From the entries below, reproduce exactly the line containing "https://start.me/p/9oon5l/dow", the line containing "muassasalari va tashkilotlari", and every line in between, with nothing added.

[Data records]
● ● ● ● ● ● ●
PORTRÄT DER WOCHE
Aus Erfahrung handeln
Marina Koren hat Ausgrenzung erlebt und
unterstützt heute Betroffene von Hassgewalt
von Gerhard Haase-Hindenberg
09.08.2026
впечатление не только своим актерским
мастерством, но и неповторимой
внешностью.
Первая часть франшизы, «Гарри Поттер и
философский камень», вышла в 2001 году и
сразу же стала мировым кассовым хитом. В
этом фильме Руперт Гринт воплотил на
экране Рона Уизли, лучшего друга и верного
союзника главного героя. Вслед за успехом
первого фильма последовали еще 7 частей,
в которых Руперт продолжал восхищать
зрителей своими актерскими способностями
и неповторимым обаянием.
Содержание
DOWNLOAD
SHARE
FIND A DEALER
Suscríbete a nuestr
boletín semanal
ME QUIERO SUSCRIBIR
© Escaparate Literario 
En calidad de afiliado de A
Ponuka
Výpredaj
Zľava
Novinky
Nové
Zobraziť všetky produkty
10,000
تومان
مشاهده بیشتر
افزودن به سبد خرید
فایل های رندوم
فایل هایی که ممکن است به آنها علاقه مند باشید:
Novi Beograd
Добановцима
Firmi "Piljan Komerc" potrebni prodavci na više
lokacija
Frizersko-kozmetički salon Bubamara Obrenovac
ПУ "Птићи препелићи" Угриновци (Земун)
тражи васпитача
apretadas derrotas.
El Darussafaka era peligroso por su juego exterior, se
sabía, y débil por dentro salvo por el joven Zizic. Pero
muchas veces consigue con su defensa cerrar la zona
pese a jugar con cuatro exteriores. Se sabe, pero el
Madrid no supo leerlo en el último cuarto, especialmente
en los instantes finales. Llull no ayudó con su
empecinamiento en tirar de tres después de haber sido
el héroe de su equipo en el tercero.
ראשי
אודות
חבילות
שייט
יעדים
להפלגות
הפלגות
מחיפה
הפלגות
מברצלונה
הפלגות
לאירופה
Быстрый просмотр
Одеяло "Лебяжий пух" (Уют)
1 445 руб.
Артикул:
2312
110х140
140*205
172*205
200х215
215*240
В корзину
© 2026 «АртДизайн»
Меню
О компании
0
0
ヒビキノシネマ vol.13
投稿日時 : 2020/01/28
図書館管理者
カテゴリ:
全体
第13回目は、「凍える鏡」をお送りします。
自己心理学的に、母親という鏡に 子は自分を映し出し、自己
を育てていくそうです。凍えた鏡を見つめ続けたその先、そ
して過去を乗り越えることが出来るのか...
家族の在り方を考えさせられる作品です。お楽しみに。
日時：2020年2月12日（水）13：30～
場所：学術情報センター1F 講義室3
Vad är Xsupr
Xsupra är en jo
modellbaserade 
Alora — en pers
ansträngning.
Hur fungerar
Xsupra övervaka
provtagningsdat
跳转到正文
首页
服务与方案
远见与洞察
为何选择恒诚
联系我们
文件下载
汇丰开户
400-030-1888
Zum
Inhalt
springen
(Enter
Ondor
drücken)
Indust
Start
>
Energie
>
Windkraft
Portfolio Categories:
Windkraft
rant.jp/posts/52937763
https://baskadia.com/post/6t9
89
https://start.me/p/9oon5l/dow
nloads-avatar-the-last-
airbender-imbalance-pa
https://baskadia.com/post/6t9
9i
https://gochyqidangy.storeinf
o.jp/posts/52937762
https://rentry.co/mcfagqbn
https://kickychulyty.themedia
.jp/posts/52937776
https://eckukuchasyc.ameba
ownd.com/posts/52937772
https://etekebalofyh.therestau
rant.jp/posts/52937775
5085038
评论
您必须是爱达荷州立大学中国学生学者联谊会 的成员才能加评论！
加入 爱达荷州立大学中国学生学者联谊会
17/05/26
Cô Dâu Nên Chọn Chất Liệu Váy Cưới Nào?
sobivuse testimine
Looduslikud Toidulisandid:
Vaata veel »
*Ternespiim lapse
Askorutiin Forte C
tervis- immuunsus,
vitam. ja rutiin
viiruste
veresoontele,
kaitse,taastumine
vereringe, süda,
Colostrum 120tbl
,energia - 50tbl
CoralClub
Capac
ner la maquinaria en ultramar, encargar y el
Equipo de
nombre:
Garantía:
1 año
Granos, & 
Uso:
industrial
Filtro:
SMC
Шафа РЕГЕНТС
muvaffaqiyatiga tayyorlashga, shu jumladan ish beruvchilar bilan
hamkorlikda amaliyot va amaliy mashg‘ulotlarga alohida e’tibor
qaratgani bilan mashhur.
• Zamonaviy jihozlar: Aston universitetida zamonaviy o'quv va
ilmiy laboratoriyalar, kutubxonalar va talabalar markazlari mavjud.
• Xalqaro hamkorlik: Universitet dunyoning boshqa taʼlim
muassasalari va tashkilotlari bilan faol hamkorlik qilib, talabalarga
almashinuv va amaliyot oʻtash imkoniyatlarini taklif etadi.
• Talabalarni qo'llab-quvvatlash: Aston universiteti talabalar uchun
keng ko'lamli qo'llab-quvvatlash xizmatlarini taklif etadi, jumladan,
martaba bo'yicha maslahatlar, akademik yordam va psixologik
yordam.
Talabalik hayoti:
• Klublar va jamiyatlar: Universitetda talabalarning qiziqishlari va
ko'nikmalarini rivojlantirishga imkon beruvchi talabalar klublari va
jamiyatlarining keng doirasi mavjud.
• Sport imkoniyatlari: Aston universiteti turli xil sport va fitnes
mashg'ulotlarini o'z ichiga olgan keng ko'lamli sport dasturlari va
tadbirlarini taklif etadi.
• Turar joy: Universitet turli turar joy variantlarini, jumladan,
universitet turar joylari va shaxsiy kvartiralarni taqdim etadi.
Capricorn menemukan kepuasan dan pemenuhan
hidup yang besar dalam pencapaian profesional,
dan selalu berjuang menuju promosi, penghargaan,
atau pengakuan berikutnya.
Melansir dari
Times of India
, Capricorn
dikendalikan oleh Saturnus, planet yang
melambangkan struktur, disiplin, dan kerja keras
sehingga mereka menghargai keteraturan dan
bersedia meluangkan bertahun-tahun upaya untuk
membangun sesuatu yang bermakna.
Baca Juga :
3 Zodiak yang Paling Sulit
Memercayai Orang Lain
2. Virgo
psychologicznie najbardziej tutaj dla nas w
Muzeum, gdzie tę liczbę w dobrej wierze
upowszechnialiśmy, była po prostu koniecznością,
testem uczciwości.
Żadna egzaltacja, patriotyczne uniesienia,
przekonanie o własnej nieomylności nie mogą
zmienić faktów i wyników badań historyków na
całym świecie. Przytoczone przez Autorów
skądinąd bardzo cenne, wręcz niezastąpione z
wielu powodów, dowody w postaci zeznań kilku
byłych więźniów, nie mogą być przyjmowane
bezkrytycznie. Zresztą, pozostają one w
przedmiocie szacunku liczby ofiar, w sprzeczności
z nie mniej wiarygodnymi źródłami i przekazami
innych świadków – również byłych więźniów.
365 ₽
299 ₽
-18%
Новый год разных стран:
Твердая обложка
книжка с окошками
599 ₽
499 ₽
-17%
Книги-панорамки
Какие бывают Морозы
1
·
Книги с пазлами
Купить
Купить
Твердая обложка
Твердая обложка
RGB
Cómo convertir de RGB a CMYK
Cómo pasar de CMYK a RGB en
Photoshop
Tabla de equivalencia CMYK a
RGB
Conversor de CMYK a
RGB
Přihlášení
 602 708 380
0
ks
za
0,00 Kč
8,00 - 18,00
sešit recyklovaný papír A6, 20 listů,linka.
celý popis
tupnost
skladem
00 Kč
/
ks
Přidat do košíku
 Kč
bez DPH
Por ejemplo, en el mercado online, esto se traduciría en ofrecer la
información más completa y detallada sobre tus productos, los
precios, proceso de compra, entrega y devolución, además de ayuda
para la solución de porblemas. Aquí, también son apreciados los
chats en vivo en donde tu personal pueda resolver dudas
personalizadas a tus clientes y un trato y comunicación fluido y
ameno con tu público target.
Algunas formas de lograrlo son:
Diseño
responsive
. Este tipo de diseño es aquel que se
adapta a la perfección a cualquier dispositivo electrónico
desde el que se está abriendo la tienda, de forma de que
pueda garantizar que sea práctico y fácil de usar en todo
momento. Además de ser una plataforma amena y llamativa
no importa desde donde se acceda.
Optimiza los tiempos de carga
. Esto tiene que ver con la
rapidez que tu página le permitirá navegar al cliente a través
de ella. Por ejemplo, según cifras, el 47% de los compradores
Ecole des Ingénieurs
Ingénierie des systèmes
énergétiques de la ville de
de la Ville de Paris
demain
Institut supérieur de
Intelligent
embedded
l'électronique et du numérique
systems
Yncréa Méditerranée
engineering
● ● ● ● ● ● ●
**TASK SOLUTION**
https://start.me/p/9oon5l/dow
nloads-avatar-the-last-
airbender-imbalance-pa
https://baskadia.com/post/6t9
9i
https://gochyqidangy.storeinf
o.jp/posts/52937762
https://rentry.co/mcfagqbn
https://kickychulyty.themedia
.jp/posts/52937776
https://eckukuchasyc.ameba
ownd.com/posts/52937772
https://etekebalofyh.therestau
rant.jp/posts/52937775
5085038
评论
您必须是爱达荷州立大学中国学生学者联谊会 的成员才能加评论！
加入 爱达荷州立大学中国学生学者联谊会
17/05/26
Cô Dâu Nên Chọn Chất Liệu Váy Cưới Nào?
sobivuse testimine
Looduslikud Toidulisandid:
Vaata veel »
*Ternespiim lapse
Askorutiin Forte C
tervis- immuunsus,
vitam. ja rutiin
viiruste
veresoontele,
kaitse,taastumine
vereringe, süda,
Colostrum 120tbl
,energia - 50tbl
CoralClub
Capac
ner la maquinaria en ultramar, encargar y el
Equipo de
nombre:
Garantía:
1 año
Granos, & 
Uso:
industrial
Filtro:
SMC
Шафа РЕГЕНТС
muvaffaqiyatiga tayyorlashga, shu jumladan ish beruvchilar bilan
hamkorlikda amaliyot va amaliy mashg‘ulotlarga alohida e’tibor
qaratgani bilan mashhur.
• Zamonaviy jihozlar: Aston universitetida zamonaviy o'quv va
ilmiy laboratoriyalar, kutubxonalar va talabalar markazlari mavjud.
• Xalqaro hamkorlik: Universitet dunyoning boshqa taʼlim
muassasalari va tashkilotlari bilan faol hamkorlik qilib, talabalarga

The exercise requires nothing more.